**Problem details:** Reproduce without alteration the part of the data that opens with the line containing "Use 6 decimals for R, t and distortion and 1 decimal" and closes with the line containing "-0.122788, 0.964829, 0.515467]]", both included, and omit the pictures from your answer.

**Records for processing:**
________________________
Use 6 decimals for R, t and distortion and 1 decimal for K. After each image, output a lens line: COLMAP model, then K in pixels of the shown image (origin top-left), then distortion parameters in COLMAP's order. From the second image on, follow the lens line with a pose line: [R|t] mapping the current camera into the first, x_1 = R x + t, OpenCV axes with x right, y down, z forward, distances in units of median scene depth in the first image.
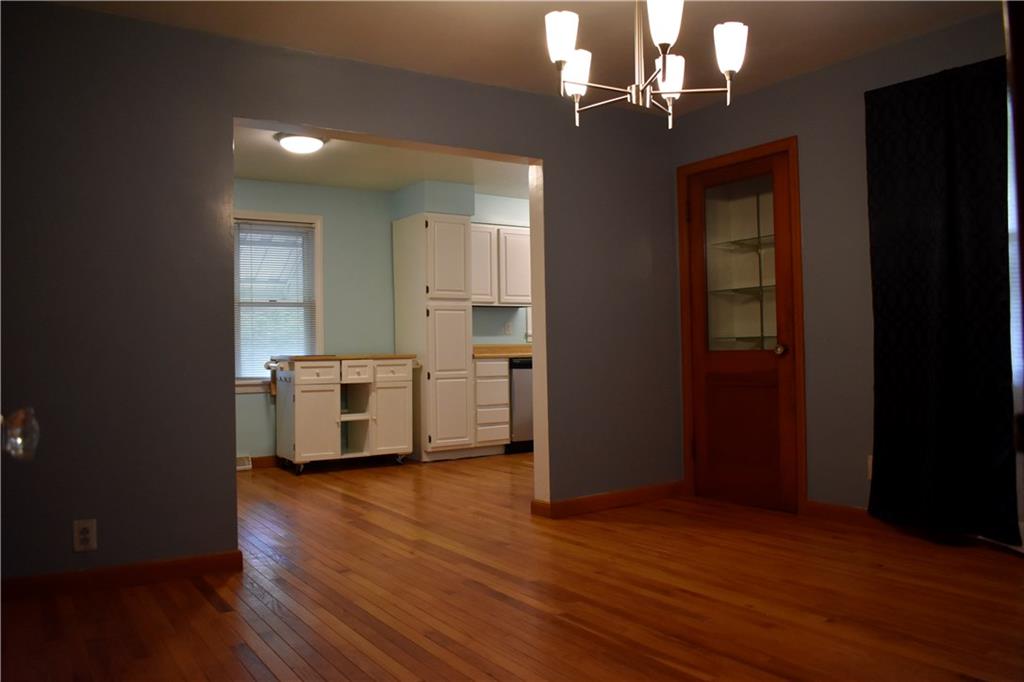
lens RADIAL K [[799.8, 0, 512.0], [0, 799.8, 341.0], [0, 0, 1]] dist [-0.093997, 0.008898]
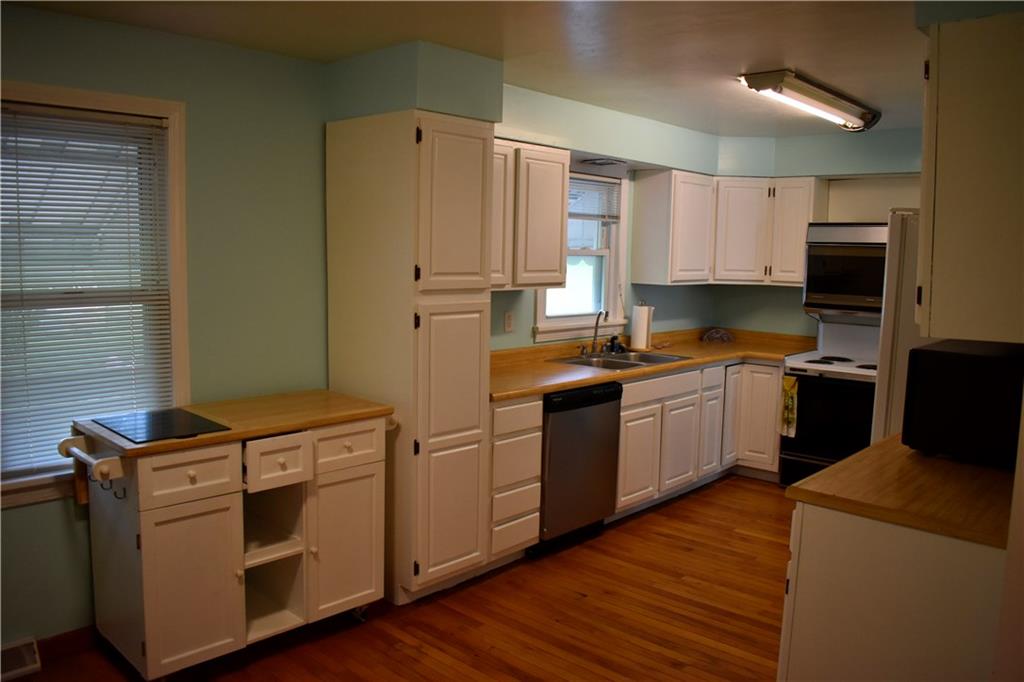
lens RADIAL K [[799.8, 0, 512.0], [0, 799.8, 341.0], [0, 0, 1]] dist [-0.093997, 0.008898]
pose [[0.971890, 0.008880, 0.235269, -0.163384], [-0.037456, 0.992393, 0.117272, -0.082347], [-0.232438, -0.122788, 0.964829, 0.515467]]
________________________
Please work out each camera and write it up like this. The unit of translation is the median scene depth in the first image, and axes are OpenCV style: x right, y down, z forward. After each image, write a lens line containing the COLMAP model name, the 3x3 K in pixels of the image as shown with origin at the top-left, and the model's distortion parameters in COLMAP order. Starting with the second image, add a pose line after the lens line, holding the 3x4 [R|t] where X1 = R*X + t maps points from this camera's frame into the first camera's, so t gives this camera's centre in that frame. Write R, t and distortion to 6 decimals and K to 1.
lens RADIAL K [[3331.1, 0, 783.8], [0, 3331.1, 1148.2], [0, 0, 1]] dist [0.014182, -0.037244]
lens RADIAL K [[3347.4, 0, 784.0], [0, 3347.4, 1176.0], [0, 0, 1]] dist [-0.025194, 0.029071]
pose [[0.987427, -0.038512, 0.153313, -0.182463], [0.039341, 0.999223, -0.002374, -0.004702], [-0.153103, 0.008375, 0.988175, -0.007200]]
________________________
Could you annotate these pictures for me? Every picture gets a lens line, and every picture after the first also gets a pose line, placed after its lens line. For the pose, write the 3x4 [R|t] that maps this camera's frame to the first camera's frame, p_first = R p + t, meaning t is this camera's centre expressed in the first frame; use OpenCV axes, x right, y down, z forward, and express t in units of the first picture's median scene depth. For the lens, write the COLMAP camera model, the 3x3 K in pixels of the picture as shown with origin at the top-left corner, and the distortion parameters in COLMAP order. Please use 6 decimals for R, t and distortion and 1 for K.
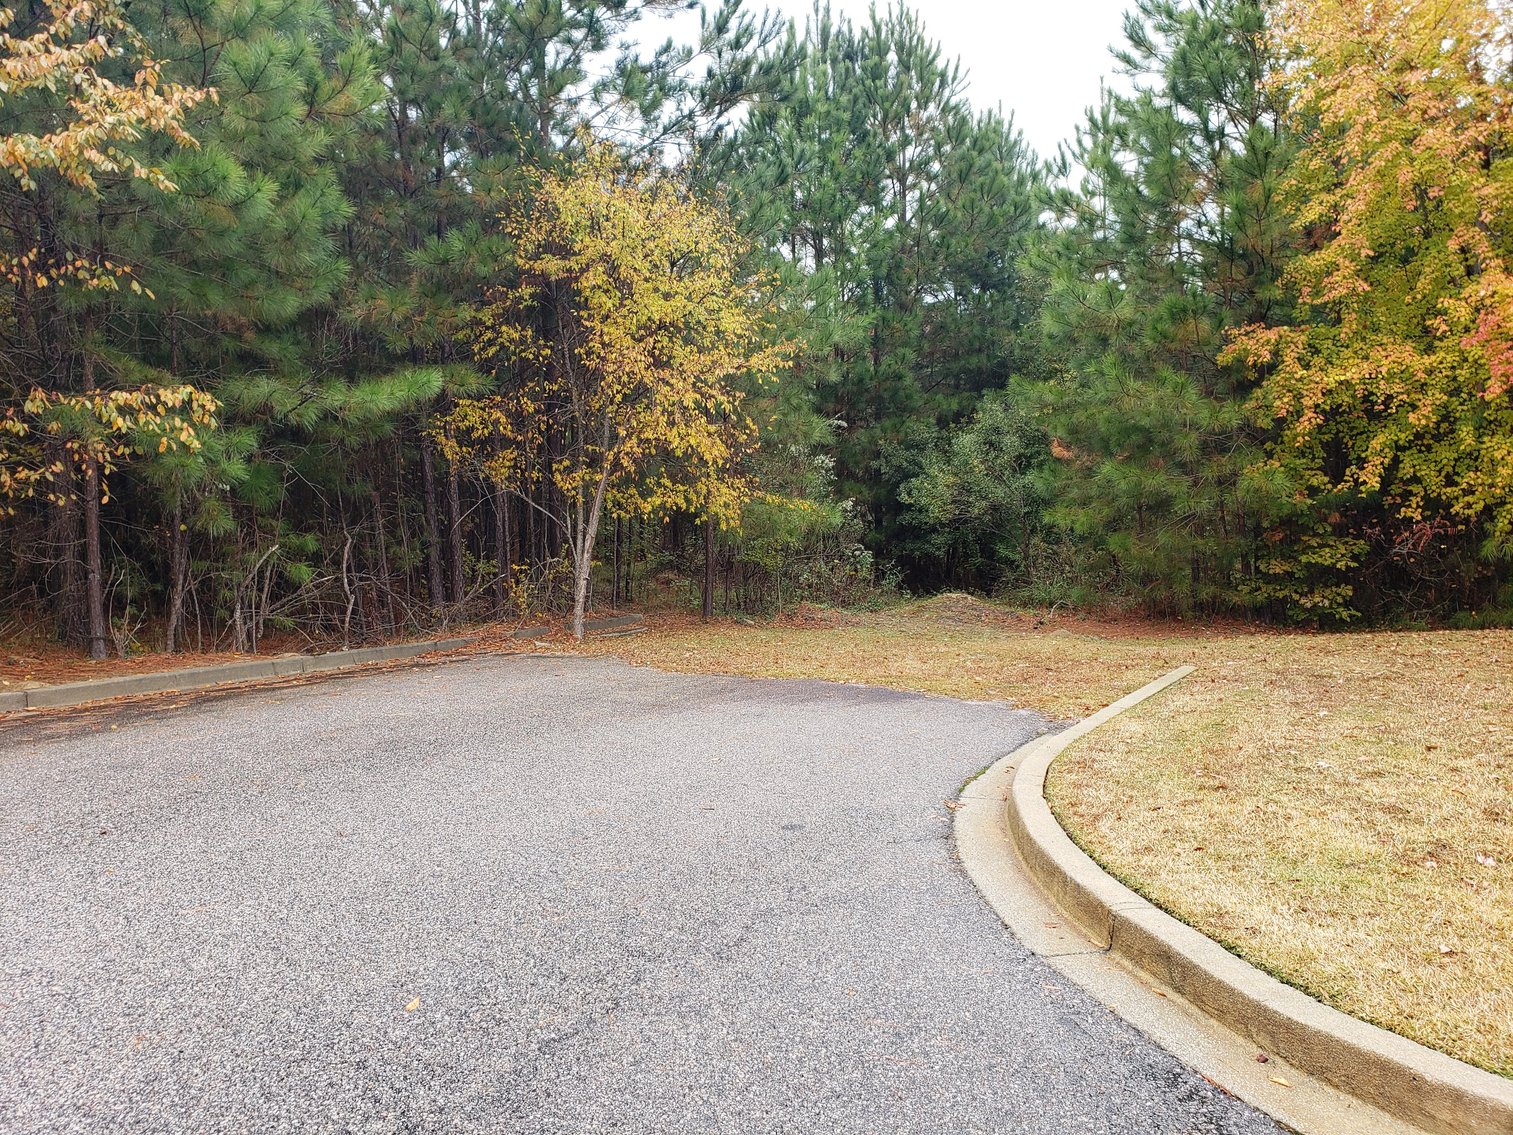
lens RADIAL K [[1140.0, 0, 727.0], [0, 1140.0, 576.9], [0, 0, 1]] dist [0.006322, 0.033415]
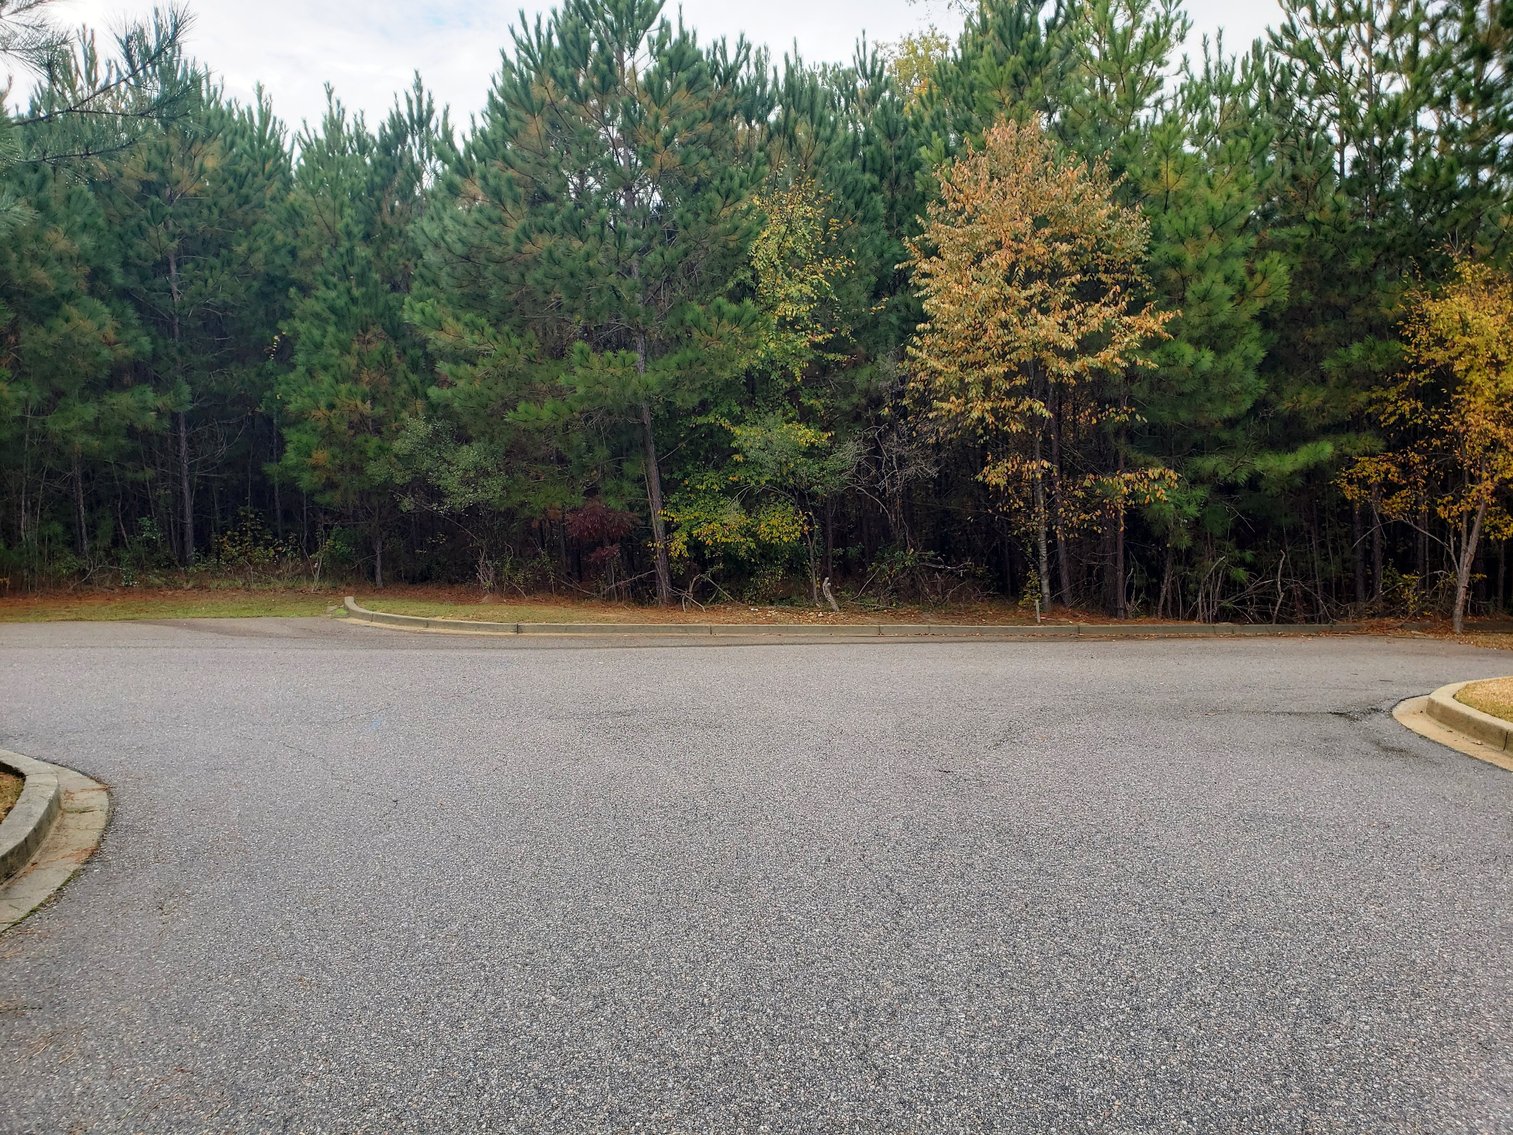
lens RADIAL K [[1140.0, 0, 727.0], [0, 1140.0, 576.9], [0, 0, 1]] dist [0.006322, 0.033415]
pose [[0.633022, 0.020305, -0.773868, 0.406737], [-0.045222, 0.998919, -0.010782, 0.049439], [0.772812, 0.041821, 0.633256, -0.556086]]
________________________
**Task answer:**
Use 6 decimals for R, t and distortion and 1 decimal for K. After each image, output a lens line: COLMAP model, then K in pixels of the shown image (origin top-left), then distortion parameters in COLMAP's order. From the second image on, follow the lens line with a pose line: [R|t] mapping the current camera into the first, x_1 = R x + t, OpenCV axes with x right, y down, z forward, distances in units of median scene depth in the first image.
lens RADIAL K [[799.8, 0, 512.0], [0, 799.8, 341.0], [0, 0, 1]] dist [-0.093997, 0.008898]
lens RADIAL K [[799.8, 0, 512.0], [0, 799.8, 341.0], [0, 0, 1]] dist [-0.093997, 0.008898]
pose [[0.971890, 0.008880, 0.235269, -0.163384], [-0.037456, 0.992393, 0.117272, -0.082347], [-0.232438, -0.122788, 0.964829, 0.515467]]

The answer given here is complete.